Print every entry again exactly, with no pictures.

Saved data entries
:::
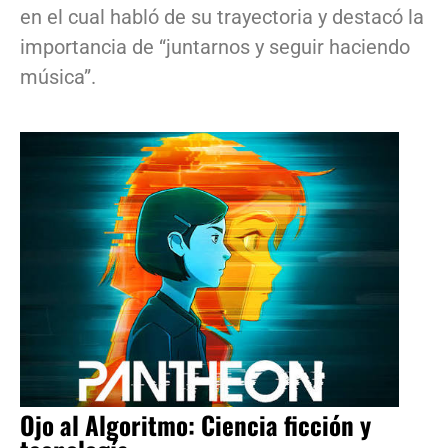
en el cual habló de su trayectoria y destacó la
importancia de “juntarnos y seguir haciendo
música”.
Ojo al Algoritmo: Ciencia ficción y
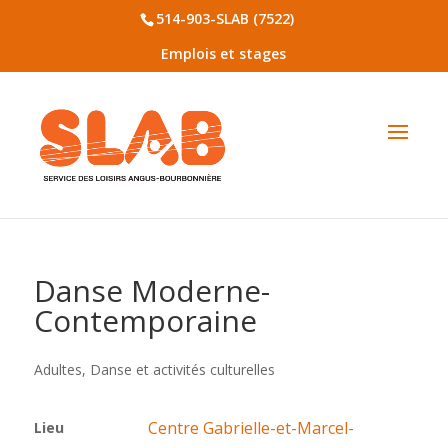
514-903-SLAB (7522)
Emplois et stages
Danse Moderne-
Contemporaine
Adultes
,
Danse et activités culturelles
Centre Gabrielle-et-Marcel-
Lieu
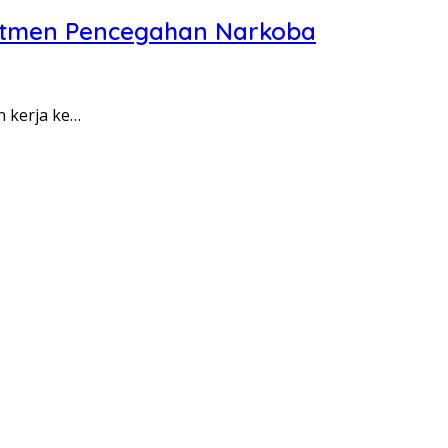
itmen Pencegahan Narkoba
n kerja ke…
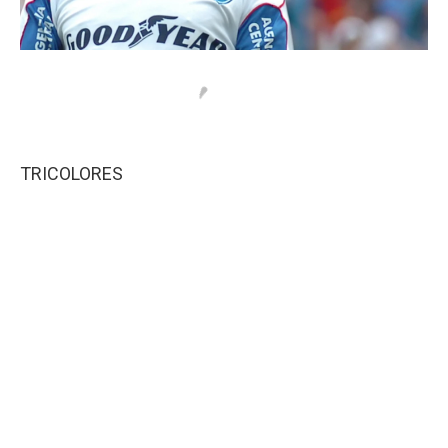
TRICOLORES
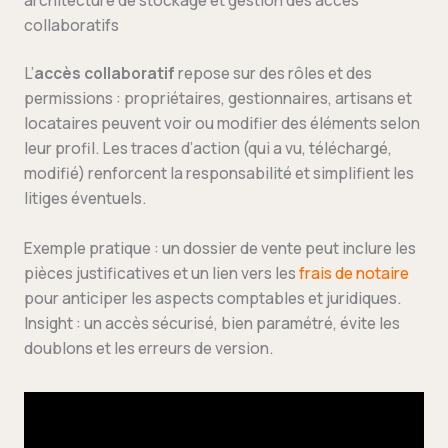
collaboratifs
L’
accès collaboratif
repose sur des rôles et des
permissions : propriétaires, gestionnaires, artisans et
locataires peuvent voir ou modifier des éléments selon
leur profil. Les traces d’action (qui a vu, téléchargé,
modifié) renforcent la responsabilité et simplifient les
litiges éventuels.
Exemple pratique : un dossier de vente peut inclure les
pièces justificatives et un lien vers les
frais de notaire
pour anticiper les aspects comptables et juridiques.
Insight : un accès sécurisé, bien paramétré, évite les
doublons et les erreurs de version.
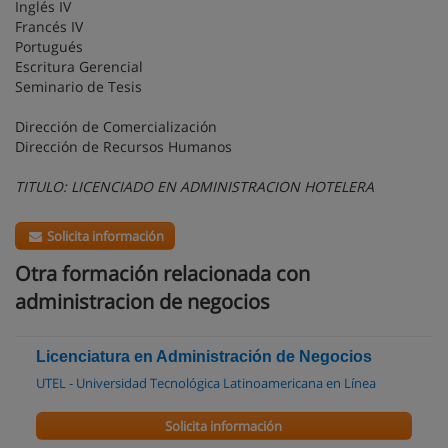
Inglés IV
Francés IV
Portugués
Escritura Gerencial
Seminario de Tesis
Dirección de Comercialización
Dirección de Recursos Humanos
TITULO: LICENCIADO EN ADMINISTRACION HOTELERA
Solicita información
Otra formación relacionada con
administracion de negocios
Licenciatura en Administración de Negocios
UTEL - Universidad Tecnológica Latinoamericana en Línea
Solicita información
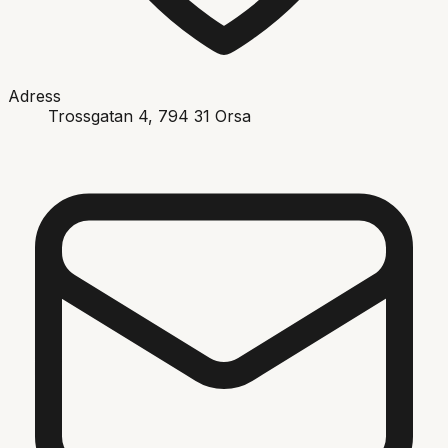
Adress
Trossgatan 4
, 794 31
Orsa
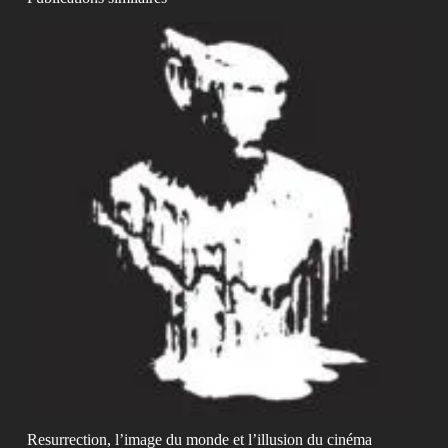
Resurrection, l’image du monde et l’illusion du cinéma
:::
## PROBLEM SOLUTION
en el cual habló de su trayectoria y destacó la
importancia de “juntarnos y seguir haciendo
música”.
Ojo al Algoritmo: Ciencia ficción y
514-903-SLAB (7522)
Emplois et stages
Danse Moderne-
Contemporaine
Adultes
,
Danse et activités culturelles
Centre Gabrielle-et-Marcel-
Lieu
itmen Pencegahan Narkoba
n kerja ke…
TRICOLORES
collaboratifs
L’
accès collaboratif
repose sur des rôles et des
permissions : propriétaires, gestionnaires, artisans et
locataires peuvent voir ou modifier des éléments selon
leur profil. Les traces d’action (qui a vu, téléchargé,
modifié) renforcent la responsabilité et simplifient les
litiges éventuels.
Exemple pratique : un dossier de vente peut inclure les
pièces justificatives et un lien vers les
frais de notaire
pour anticiper les aspects comptables et juridiques.
Insight : un accès sécurisé, bien paramétré, évite les
doublons et les erreurs de version.
Inglés IV
Francés IV
Portugués
Escritura Gerencial
Seminario de Tesis
Dirección de Comercialización
Dirección de Recursos Humanos
TITULO: LICENCIADO EN ADMINISTRACION HOTELERA
Solicita información
Otra formación relacionada con
administracion de negocios
Licenciatura en Administración de Negocios
UTEL - Universidad Tecnológica Latinoamericana en Línea
Solicita información
Adress
Trossgatan 4
, 794 31
Orsa
Resurrection, l’image du monde et l’illusion du cinéma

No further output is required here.